● LE PROBLÈME: Dans l'extrait sur Lectoure ci-dessous, reproduisez mot pour mot tout ce qui s'étend de « Enfin, invoquant les » jusqu'à « même de Dieu. ».

● EXTRAIT À LIRE:
Enfin, invoquant les glorieux croyants de son panthéon, le peintre Giotto, le philosophe Jean Guitton, dans une grande exubérance d’espérance, Alain Vircondelet entrevoit, dans le ciel de Lectoure, l’image même de Dieu.
« Croire, oui, pour endiguer les flots amers de l’ennui et les vertiges du rien. On se dit qu’il ne faut pas cesser de tenter l’unité, de la risquer, de briguer la chance de l’accord. Qu’ici comme ailleurs les champs de céréales et les troupeaux défient les pluies, les vents et les torrents, que les aubes lavent la terre et que les maisons qui y résistent sont bâties sur le roc, sûres de leurs fondations.../… Faire qu’au seuil de ce rempart d’où s’étale la terre mère, on puisse avoir la chance de l’icône : le regard de Dieu dans le ciel fourmillant d’étoiles et les champs vibrillonnant de tournesols, les troupeaux de vaches blanches toutes rassemblées sous les chênes et les routes comme des liens ».

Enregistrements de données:
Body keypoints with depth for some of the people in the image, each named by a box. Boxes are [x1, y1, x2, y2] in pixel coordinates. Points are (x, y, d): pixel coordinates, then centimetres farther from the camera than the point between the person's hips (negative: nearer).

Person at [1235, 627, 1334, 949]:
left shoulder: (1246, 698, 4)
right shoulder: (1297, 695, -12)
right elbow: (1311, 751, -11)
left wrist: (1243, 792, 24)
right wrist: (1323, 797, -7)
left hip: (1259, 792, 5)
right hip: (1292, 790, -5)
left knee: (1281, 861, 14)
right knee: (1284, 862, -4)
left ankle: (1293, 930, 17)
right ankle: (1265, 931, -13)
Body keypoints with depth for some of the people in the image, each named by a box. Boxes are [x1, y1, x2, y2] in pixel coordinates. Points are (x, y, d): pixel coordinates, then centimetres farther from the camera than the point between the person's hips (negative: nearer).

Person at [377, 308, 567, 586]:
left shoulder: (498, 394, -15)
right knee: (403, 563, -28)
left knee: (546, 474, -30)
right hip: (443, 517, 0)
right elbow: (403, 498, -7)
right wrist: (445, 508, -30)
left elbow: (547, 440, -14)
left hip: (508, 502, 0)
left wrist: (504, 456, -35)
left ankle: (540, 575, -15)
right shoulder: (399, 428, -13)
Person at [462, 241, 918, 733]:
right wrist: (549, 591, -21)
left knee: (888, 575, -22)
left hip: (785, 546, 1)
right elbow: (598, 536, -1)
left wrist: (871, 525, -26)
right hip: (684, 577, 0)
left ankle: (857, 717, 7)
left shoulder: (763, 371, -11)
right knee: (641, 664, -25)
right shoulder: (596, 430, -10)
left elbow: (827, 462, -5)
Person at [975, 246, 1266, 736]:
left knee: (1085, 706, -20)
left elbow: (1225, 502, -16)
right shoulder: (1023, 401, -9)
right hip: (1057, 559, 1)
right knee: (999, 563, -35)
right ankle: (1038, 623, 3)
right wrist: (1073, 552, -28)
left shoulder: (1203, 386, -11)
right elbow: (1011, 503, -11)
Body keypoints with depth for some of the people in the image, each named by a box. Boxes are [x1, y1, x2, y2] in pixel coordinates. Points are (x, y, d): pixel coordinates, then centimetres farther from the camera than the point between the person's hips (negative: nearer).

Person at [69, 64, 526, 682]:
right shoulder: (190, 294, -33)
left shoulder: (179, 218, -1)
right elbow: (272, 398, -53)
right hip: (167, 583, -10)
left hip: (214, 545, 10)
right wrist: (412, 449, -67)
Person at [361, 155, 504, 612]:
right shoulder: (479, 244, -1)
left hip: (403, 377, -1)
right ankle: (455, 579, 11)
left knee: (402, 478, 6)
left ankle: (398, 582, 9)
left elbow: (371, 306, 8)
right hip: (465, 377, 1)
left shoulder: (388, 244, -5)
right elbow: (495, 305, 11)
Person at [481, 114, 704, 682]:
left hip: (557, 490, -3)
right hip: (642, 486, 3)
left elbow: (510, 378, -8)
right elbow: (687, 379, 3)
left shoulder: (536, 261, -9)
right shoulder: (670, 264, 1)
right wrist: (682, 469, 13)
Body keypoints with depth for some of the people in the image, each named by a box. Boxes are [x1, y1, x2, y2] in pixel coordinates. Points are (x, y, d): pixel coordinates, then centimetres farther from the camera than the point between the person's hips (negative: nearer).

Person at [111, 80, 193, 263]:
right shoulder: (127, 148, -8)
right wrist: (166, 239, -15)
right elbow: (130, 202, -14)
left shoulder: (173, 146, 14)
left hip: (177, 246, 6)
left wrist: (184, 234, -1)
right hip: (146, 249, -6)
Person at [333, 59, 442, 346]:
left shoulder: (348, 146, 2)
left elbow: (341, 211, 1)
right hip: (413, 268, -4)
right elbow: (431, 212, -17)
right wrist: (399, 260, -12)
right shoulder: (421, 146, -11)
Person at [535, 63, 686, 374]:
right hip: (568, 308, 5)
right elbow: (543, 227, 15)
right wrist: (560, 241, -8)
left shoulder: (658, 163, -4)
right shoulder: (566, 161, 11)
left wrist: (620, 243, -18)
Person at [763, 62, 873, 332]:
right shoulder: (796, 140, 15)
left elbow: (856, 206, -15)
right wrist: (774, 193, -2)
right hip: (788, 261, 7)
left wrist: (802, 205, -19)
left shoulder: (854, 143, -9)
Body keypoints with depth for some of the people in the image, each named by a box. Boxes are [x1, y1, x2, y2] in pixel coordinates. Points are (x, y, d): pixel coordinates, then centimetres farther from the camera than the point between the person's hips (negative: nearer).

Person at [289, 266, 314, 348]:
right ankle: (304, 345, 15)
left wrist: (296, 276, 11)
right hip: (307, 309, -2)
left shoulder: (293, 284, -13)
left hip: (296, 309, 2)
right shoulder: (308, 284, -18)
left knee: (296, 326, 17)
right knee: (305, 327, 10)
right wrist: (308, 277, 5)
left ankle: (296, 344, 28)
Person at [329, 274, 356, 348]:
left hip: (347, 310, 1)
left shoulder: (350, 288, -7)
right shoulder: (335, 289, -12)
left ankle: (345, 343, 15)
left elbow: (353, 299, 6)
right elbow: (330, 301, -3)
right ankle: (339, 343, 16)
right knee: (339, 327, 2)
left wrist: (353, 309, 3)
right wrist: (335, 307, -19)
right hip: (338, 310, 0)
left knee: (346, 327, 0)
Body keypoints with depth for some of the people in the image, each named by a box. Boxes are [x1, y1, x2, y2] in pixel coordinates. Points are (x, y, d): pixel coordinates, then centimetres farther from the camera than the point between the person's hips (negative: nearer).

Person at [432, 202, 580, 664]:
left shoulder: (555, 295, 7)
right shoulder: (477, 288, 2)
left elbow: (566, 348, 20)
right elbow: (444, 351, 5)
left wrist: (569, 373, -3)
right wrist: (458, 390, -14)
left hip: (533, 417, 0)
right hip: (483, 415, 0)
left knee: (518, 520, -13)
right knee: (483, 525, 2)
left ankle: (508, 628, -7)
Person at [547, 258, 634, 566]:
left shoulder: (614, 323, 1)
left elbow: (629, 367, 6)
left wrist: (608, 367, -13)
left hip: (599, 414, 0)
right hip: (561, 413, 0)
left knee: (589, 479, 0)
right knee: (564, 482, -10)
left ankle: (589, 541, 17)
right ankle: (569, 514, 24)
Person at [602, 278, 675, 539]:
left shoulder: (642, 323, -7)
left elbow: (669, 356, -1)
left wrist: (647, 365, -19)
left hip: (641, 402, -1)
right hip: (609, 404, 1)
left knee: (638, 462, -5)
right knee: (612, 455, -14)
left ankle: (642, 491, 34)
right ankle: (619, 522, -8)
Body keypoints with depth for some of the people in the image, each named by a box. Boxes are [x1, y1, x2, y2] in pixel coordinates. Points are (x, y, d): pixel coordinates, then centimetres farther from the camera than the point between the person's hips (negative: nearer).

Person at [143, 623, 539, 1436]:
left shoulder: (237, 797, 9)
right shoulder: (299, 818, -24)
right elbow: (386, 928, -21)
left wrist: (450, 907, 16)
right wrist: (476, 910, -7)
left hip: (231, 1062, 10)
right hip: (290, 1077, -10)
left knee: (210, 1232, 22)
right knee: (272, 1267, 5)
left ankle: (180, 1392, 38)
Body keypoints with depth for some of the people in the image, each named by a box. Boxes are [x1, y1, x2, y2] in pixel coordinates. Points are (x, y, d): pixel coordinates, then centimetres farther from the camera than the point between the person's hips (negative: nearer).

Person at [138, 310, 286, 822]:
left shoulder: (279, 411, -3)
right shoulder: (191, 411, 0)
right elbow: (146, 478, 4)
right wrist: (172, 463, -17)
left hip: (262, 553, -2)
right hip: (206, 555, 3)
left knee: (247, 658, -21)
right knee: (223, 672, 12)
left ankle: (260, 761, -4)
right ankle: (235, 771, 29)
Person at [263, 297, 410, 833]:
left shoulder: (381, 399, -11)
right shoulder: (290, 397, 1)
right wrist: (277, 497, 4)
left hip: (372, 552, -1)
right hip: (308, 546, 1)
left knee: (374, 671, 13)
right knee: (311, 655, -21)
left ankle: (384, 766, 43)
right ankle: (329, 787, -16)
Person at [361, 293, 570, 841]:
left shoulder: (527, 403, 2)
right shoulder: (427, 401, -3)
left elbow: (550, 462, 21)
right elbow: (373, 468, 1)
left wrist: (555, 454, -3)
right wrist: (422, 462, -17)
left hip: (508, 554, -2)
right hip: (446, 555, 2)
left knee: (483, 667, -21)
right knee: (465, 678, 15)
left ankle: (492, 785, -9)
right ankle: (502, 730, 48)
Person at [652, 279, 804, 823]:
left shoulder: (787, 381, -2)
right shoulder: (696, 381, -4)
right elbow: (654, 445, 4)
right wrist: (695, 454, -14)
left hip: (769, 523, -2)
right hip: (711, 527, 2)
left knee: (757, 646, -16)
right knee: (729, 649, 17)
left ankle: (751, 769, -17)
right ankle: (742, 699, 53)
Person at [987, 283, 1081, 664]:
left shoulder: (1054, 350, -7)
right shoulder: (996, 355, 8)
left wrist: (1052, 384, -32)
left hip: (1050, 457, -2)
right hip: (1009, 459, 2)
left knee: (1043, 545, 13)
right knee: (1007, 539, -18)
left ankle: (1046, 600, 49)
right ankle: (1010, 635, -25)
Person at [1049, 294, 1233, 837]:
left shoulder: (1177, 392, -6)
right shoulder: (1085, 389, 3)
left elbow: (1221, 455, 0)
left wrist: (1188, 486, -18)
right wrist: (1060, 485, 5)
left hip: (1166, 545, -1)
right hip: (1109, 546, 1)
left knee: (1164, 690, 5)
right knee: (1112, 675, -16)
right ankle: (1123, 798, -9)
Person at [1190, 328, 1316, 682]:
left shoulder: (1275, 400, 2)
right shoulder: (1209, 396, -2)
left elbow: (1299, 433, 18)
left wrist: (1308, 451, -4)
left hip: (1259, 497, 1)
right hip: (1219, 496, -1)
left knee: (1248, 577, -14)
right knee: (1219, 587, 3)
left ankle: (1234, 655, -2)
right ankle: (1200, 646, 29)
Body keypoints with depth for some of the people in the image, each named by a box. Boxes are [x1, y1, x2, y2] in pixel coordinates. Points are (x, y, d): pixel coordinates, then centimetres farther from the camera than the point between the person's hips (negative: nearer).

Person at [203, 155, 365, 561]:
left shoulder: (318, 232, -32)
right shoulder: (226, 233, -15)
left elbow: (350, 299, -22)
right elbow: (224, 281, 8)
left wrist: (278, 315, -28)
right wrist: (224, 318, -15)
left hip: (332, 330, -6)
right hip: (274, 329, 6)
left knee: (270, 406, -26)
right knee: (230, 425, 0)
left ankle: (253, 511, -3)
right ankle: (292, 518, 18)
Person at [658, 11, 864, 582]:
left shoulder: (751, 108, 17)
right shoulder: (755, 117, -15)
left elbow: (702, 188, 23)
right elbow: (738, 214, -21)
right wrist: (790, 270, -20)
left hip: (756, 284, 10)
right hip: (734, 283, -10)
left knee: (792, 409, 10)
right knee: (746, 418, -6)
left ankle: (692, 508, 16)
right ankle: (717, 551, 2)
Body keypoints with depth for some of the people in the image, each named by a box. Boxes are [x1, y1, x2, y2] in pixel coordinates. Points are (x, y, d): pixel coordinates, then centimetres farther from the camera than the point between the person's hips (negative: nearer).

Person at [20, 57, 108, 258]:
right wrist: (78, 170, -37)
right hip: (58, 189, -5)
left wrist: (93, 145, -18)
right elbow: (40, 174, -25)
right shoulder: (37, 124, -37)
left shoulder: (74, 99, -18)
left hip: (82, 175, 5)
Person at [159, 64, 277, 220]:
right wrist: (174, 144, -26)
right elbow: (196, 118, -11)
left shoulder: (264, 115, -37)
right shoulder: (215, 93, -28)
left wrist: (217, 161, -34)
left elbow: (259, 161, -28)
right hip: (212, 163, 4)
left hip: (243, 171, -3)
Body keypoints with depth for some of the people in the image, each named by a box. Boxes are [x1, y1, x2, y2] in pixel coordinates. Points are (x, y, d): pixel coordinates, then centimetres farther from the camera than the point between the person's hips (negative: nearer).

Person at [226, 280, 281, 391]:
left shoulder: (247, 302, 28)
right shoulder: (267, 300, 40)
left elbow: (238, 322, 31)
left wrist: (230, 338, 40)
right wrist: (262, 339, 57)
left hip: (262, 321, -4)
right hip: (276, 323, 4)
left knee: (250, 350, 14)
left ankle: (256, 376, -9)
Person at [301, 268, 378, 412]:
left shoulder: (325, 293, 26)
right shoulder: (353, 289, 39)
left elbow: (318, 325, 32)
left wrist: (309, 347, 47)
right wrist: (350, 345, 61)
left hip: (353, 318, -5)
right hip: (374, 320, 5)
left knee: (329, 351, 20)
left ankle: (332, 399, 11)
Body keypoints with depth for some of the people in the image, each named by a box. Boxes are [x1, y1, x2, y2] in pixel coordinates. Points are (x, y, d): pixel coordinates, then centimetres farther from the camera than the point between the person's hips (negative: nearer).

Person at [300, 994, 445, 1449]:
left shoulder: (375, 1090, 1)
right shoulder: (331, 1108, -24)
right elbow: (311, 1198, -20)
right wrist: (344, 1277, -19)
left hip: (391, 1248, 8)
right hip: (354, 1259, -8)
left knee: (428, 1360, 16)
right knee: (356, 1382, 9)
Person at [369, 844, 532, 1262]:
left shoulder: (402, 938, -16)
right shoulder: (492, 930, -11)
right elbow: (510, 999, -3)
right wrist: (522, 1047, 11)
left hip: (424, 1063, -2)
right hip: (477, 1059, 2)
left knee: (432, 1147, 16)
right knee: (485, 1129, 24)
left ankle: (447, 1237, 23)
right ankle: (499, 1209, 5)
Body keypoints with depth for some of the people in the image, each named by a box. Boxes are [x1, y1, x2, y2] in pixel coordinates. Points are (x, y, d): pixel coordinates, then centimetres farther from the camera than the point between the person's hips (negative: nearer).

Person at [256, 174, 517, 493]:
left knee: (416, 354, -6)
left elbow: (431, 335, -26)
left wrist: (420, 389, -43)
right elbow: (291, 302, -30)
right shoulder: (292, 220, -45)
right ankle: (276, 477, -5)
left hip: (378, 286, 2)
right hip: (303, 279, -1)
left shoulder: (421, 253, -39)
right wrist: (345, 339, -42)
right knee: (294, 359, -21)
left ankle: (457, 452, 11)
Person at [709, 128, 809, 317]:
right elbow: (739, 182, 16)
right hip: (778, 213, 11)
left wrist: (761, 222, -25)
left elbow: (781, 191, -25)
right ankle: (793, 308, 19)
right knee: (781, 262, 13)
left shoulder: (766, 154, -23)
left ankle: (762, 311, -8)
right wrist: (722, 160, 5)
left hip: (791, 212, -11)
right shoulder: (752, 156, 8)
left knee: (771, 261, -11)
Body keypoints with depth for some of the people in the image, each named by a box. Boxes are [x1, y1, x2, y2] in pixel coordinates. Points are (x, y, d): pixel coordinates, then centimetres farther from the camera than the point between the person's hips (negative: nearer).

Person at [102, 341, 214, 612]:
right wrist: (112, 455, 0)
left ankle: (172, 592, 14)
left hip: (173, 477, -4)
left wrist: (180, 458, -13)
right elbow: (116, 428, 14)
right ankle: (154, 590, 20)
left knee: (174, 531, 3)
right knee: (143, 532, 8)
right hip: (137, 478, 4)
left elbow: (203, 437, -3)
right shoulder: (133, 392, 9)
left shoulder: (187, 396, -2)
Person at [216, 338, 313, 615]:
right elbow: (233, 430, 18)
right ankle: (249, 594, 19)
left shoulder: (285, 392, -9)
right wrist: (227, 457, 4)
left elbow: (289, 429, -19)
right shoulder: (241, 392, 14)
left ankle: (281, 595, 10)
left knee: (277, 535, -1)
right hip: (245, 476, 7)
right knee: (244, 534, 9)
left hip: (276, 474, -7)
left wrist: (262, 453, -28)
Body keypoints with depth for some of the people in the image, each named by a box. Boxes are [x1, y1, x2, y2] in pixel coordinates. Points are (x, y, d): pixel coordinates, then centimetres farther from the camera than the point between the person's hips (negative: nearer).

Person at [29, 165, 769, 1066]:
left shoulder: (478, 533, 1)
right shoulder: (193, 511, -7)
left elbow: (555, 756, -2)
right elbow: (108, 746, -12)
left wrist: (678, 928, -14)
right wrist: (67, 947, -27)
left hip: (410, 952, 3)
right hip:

● RÉSULTAT ATTENDU:
Enfin, invoquant les glorieux croyants de son panthéon, le peintre Giotto, le philosophe Jean Guitton, dans une grande exubérance d’espérance, Alain Vircondelet entrevoit, dans le ciel de Lectoure, l’image même de Dieu.